### ТРЕБУЕМОЕ ДЕЙСТВИЕ
Верните весь материал ниже построчно, без единого изменения. Изображения в ответ не включайте.

### ИЗВЛЕЧЁННЫЕ ДАННЫЕ
========================================

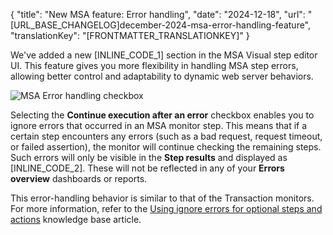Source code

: {
  "title": "New MSA feature: Error handling",
  "date": "2024-12-18",
  "url": "[URL_BASE_CHANGELOG]december-2024-msa-error-handling-feature",
  "translationKey": "[FRONTMATTER_TRANSLATIONKEY]"
}

We've added a new [INLINE_CODE_1] section in the MSA Visual step editor UI. This feature gives you more flexibility in handling MSA step errors, allowing better control and adaptability to dynamic web server behaviors.

![MSA Error handling checkbox]([LINK_URL_1])

Selecting the **Continue execution after an error** checkbox enables you to ignore errors that occurred in an MSA monitor step. This means that if a certain step encounters any errors (such as a bad request, request timeout, or failed assertion), the monitor will continue checking the remaining steps. Such errors will only be visible in the **Step results** and displayed as [INLINE_CODE_2]. These will not be reflected in any of your **Errors overview** dashboards or reports.  

This error-handling behavior is similar to that of the Transaction monitors. For more information, refer to the [Using ignore errors for optional steps and actions]([LINK_URL_2]) knowledge base article.

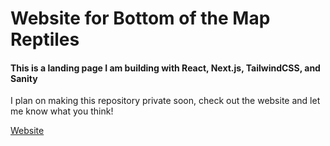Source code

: # Website for Bottom of the Map Reptiles 

#### This is a landing page I am building with **React**, **Next.js**, **TailwindCSS**, and **Sanity**

I plan on making this repository private soon, check out the website and let me know what you think!

[Website](https://bomreptiles.com "Bottom of the Map Reptiles")
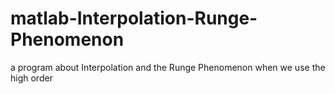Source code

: # matlab-Interpolation-Runge-Phenomenon
a program about Interpolation and the Runge Phenomenon when we use the high order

========================================

### ОТВЕТ НА ЗАДАНИЕ
Source code

: {
  "title": "New MSA feature: Error handling",
  "date": "2024-12-18",
  "url": "[URL_BASE_CHANGELOG]december-2024-msa-error-handling-feature",
  "translationKey": "[FRONTMATTER_TRANSLATIONKEY]"
}

We've added a new [INLINE_CODE_1] section in the MSA Visual step editor UI. This feature gives you more flexibility in handling MSA step errors, allowing better control and adaptability to dynamic web server behaviors.

![MSA Error handling checkbox]([LINK_URL_1])

Selecting the **Continue execution after an error** checkbox enables you to ignore errors that occurred in an MSA monitor step. This means that if a certain step encounters any errors (such as a bad request, request timeout, or failed assertion), the monitor will continue checking the remaining steps. Such errors will only be visible in the **Step results** and displayed as [INLINE_CODE_2]. These will not be reflected in any of your **Errors overview** dashboards or reports.  

This error-handling behavior is similar to that of the Transaction monitors. For more information, refer to the [Using ignore errors for optional steps and actions]([LINK_URL_2]) knowledge base article.

Source code

: # Website for Bottom of the Map Reptiles 

#### This is a landing page I am building with **React**, **Next.js**, **TailwindCSS**, and **Sanity**

I plan on making this repository private soon, check out the website and let me know what you think!

[Website](https://bomreptiles.com "Bottom of the Map Reptiles")
Source code

: # matlab-Interpolation-Runge-Phenomenon
a program about Interpolation and the Runge Phenomenon when we use the high order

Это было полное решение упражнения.